WHAT YOU NEED TO DO:
Go from the first line below to the one with "(renal) was stained" and print each line exactly.

*** Opening RECORDED INFORMATION ***

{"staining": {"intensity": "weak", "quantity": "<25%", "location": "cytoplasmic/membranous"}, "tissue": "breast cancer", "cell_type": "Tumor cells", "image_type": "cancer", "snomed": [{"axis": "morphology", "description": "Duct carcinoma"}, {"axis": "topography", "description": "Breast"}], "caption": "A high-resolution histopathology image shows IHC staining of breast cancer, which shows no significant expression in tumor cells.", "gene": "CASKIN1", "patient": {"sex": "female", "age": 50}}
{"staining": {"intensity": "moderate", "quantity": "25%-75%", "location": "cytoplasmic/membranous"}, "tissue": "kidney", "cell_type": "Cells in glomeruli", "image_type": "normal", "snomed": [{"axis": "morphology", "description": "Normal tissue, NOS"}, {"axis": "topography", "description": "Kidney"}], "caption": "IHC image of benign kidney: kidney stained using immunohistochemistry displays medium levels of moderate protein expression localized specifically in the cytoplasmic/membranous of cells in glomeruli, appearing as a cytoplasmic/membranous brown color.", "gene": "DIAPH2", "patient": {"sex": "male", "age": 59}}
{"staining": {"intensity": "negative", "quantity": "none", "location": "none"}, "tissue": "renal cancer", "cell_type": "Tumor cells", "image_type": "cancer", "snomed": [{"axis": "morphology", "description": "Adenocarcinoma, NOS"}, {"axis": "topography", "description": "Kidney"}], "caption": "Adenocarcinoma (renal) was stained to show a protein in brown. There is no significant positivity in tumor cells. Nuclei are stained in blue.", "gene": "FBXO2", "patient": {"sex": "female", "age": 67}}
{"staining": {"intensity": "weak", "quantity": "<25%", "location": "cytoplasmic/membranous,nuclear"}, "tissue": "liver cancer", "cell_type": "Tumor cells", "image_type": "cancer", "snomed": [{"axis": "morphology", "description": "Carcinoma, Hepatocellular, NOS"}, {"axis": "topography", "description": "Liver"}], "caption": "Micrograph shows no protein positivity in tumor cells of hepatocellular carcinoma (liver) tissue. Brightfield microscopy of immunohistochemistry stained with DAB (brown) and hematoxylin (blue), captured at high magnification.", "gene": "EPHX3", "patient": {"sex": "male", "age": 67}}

*** Closing RECORDED INFORMATION ***

TASK RESULT:
{"staining": {"intensity": "weak", "quantity": "<25%", "location": "cytoplasmic/membranous"}, "tissue": "breast cancer", "cell_type": "Tumor cells", "image_type": "cancer", "snomed": [{"axis": "morphology", "description": "Duct carcinoma"}, {"axis": "topography", "description": "Breast"}], "caption": "A high-resolution histopathology image shows IHC staining of breast cancer, which shows no significant expression in tumor cells.", "gene": "CASKIN1", "patient": {"sex": "female", "age": 50}}
{"staining": {"intensity": "moderate", "quantity": "25%-75%", "location": "cytoplasmic/membranous"}, "tissue": "kidney", "cell_type": "Cells in glomeruli", "image_type": "normal", "snomed": [{"axis": "morphology", "description": "Normal tissue, NOS"}, {"axis": "topography", "description": "Kidney"}], "caption": "IHC image of benign kidney: kidney stained using immunohistochemistry displays medium levels of moderate protein expression localized specifically in the cytoplasmic/membranous of cells in glomeruli, appearing as a cytoplasmic/membranous brown color.", "gene": "DIAPH2", "patient": {"sex": "male", "age": 59}}
{"staining": {"intensity": "negative", "quantity": "none", "location": "none"}, "tissue": "renal cancer", "cell_type": "Tumor cells", "image_type": "cancer", "snomed": [{"axis": "morphology", "description": "Adenocarcinoma, NOS"}, {"axis": "topography", "description": "Kidney"}], "caption": "Adenocarcinoma (renal) was stained to show a protein in brown. There is no significant positivity in tumor cells. Nuclei are stained in blue.", "gene": "FBXO2", "patient": {"sex": "female", "age": 67}}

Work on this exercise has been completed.